**GIVEN RECORDS**
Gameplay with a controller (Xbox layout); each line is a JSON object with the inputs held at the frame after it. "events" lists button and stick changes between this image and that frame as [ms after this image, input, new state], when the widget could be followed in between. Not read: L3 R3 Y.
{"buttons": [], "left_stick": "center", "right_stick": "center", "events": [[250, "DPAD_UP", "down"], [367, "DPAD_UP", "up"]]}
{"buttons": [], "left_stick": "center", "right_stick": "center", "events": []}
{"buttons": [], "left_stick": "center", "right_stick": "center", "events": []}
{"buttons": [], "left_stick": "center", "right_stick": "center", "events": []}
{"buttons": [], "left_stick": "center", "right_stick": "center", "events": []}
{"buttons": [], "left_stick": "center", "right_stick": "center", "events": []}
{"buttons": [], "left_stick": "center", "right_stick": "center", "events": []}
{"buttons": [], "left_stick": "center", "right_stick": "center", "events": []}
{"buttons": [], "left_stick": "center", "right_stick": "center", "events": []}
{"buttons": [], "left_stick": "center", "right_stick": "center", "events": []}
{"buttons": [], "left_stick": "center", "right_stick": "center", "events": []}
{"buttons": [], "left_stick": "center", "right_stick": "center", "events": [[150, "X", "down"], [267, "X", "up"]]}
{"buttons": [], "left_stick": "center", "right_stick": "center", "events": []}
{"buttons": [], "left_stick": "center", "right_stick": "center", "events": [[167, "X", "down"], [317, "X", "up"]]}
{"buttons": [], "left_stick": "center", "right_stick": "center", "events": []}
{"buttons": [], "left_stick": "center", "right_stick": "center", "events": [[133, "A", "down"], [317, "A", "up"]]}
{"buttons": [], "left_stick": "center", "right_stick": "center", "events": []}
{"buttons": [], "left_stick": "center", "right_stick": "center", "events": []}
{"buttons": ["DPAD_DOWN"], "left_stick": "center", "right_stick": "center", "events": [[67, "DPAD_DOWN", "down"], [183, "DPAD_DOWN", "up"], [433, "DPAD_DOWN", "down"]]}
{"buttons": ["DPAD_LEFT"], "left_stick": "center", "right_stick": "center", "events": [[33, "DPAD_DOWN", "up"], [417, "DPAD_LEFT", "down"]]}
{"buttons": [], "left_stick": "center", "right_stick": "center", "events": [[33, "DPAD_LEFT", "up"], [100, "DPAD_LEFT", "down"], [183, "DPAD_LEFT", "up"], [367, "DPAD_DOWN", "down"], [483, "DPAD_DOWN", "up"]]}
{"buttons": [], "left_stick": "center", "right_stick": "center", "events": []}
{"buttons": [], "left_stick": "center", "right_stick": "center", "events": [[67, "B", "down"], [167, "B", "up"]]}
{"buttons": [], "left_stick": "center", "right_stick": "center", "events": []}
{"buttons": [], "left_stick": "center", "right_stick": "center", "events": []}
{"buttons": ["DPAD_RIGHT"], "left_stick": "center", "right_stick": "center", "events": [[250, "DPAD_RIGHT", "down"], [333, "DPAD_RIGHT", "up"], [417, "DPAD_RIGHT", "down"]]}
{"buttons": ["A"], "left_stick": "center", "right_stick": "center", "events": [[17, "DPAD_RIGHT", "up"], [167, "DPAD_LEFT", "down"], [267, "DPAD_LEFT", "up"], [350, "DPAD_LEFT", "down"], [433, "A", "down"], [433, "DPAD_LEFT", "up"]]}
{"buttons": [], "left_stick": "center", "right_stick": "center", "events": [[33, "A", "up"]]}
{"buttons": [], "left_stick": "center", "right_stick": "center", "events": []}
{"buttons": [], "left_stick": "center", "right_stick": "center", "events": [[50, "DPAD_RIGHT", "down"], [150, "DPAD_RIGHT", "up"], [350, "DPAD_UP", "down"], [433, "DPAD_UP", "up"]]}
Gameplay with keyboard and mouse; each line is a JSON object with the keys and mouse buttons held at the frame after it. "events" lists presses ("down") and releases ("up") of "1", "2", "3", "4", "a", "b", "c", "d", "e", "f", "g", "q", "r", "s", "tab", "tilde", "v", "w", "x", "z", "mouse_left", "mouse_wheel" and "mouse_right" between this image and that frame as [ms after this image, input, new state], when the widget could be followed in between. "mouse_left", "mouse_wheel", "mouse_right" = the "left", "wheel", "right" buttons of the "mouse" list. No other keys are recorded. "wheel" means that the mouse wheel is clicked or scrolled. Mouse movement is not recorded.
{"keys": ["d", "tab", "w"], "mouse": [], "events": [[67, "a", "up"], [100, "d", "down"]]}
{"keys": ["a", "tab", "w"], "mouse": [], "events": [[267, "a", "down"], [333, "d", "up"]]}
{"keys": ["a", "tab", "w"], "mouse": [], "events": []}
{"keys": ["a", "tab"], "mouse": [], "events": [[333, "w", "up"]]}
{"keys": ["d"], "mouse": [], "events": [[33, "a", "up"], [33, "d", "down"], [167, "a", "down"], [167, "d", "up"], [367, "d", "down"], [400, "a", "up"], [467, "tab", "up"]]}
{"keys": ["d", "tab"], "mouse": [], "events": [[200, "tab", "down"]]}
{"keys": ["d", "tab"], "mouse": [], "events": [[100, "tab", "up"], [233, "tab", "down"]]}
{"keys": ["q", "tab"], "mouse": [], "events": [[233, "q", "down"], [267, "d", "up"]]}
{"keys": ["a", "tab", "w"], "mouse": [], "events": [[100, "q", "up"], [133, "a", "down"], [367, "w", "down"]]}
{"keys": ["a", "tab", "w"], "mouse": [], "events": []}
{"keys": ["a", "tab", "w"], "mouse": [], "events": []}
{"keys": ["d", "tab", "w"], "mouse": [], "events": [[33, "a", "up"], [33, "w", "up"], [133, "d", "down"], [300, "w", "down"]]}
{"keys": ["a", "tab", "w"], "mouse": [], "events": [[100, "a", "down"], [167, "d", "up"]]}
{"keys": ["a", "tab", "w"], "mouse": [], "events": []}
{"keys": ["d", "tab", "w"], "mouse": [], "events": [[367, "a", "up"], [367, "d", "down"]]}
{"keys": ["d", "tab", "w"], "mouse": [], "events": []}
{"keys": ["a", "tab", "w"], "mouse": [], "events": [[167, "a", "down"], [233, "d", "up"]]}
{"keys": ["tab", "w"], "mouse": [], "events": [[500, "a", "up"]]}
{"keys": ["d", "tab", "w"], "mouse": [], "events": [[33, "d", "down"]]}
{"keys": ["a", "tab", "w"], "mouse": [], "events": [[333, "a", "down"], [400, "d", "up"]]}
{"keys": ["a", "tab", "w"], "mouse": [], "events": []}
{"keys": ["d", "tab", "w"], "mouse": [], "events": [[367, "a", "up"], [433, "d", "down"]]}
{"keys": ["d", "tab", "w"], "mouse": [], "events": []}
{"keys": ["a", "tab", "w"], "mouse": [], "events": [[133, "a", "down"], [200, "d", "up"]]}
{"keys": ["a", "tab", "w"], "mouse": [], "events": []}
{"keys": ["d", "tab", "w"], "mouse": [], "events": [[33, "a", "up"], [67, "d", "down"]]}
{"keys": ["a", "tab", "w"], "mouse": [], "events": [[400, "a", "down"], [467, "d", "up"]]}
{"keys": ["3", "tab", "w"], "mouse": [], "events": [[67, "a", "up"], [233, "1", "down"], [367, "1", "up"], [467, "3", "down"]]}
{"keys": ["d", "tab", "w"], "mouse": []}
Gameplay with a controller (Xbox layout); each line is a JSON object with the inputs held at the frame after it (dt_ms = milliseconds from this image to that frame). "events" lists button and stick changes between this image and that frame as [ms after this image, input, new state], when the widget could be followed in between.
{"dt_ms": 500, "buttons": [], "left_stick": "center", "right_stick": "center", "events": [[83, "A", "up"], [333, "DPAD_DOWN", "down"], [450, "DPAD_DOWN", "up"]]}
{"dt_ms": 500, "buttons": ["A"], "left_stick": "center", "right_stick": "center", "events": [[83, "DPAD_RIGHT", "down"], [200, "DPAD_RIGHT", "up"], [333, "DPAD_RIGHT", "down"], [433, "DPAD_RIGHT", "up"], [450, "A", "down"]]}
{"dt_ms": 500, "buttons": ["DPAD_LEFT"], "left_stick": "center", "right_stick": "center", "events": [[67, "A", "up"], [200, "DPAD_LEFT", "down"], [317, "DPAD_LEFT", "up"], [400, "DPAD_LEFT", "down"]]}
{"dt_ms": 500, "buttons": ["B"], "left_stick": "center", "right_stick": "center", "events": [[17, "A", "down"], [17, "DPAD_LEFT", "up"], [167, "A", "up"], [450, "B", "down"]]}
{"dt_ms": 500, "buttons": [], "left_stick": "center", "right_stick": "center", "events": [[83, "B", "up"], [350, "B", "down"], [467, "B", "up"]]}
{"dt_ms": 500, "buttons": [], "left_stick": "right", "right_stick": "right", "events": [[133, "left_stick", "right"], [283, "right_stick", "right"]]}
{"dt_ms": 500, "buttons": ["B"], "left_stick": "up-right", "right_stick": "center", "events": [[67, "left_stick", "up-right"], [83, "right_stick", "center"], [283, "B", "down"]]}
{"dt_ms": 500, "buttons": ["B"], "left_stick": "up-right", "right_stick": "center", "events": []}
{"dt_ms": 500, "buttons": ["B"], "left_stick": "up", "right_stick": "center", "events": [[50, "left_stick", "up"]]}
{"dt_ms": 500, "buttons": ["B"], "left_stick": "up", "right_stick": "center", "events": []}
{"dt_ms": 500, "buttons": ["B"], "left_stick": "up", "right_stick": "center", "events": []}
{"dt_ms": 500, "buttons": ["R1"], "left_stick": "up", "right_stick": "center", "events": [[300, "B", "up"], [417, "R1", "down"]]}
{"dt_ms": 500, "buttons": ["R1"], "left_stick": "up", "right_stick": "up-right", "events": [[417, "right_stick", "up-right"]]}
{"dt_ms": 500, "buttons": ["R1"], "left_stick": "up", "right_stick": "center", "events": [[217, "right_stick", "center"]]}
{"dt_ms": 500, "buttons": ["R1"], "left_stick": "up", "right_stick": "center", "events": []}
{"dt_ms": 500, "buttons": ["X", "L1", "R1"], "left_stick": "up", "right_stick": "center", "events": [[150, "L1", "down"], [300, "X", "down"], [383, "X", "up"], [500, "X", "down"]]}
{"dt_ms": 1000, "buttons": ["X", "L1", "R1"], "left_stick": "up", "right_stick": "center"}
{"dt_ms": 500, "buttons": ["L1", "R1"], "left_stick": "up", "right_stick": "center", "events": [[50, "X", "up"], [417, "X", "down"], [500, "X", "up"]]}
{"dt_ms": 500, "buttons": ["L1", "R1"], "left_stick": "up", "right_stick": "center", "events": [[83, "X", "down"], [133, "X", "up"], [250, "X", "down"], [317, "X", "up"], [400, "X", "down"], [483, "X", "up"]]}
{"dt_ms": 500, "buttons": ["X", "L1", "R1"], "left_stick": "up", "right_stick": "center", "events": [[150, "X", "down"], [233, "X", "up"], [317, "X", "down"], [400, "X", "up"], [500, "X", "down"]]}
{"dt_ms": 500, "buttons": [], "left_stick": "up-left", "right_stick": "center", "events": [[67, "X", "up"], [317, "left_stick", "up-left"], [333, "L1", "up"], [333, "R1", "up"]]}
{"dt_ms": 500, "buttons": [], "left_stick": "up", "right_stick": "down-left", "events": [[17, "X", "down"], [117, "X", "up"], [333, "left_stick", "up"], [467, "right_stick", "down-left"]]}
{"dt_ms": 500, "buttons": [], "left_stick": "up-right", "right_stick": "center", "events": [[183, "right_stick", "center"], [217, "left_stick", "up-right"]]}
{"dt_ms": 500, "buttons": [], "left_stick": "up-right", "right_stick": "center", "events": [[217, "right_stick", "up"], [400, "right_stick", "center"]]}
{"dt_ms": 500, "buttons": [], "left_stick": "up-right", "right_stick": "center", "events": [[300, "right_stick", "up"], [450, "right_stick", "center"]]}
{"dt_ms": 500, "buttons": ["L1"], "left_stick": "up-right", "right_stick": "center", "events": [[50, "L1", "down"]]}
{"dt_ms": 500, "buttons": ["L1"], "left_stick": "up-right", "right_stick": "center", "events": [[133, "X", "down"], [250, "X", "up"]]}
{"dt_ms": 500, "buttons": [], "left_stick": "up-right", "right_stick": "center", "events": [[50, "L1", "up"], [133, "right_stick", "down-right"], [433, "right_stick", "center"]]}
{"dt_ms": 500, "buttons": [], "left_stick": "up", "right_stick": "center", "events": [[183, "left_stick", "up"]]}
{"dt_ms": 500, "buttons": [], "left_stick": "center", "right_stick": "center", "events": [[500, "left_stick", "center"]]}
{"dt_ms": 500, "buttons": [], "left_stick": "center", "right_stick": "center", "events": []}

**YOUR GOAL**
Nothing but a number is expected here: the number of lines in the entries that include the word "layout".

**WORKED SOLUTION**
2